Because reading is performed by parsing the tables and respective binary BLOBs directly from the Microsoft Access database, the reader does not require GeoMedia to be installed in order to run.
Coordinate System Support
Coordinate system support exists for reading: in the best case, a GeoMedia warehouse that contains a defined coordinate system can be read and converted to any of the supported writer formats in FME which also support coordinate systems, with the same coordinate system name. If the coordinate system is not specifically identified to have the exact same defined name within FME, the attributes of the coordinate system are still transferred, producing an identical coordinate system in all but name.
One issue involves the type of projection used in a coordinate system definition which GeoMedia calls the Base Storage Type. This type can be set to one of projected, geographic or geocentric. Projected types are the usual case and are handled normally by FME, though it is notable that the storage center values from the GeoMedia coordinate system become built into the coordinates and are cleared in translated warehouses. All geographic types are represented in the Lat/Long coordinate system but remain identical in appearance. The storage center values here will represent how to convert the coordinates to radians since they will be provided in degrees, as is consistent with the way GeoMedia itself handles geographic types. Finally, the geocentric type is not supported by FME.
Spatial Indexes
The reader supports native spatial indexing.
Reader Overview
The reader produces FME features for all data held in the Microsoft Access .mdb or .accdb
files, with the exception of image (coverage) data.
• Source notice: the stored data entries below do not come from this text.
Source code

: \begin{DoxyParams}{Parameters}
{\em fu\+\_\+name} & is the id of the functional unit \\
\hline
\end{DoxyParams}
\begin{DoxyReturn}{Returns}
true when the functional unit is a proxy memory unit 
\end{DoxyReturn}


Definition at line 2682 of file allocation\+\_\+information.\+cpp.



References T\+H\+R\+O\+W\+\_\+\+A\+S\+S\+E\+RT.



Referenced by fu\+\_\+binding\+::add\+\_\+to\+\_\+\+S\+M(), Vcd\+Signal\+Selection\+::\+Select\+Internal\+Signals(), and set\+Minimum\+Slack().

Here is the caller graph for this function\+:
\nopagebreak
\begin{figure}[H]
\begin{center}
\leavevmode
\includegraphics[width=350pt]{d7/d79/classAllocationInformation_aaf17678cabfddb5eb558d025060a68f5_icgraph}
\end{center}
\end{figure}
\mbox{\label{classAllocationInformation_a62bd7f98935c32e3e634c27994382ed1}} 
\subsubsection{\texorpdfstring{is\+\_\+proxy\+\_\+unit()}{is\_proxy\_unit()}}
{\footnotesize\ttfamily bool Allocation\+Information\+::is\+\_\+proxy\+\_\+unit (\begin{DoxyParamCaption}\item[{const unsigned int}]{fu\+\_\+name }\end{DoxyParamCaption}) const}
The reader opens the connection to the source dataset and reads the GAliasTable to determine the proper table names to be used. Next it reads the table of GFeaturesTable type to determine the list of tables that contain geometry data. This list of data tables to be read is modified by the specified reader and feature type parameters in the workspace. Each geometry table is then read and its features are processed and returned one at a time. When a table is exhausted, the reader starts on the next data table in the list until all tables are read.
Geometries from GeoMedia do not map exactly to FME geometries. This will have the following effects on the resulting FME features:
- Collections map to one aggregate feature for each FME fm0_type depending on which types exist in the collection.
- Multilevel composites may be flattened out to simpler first- or second-level nesting.
- Because GeoMedia is not strict in its typing, the reader can produce some nonsensical features that may be skipped (for example, a line aggregate containing points).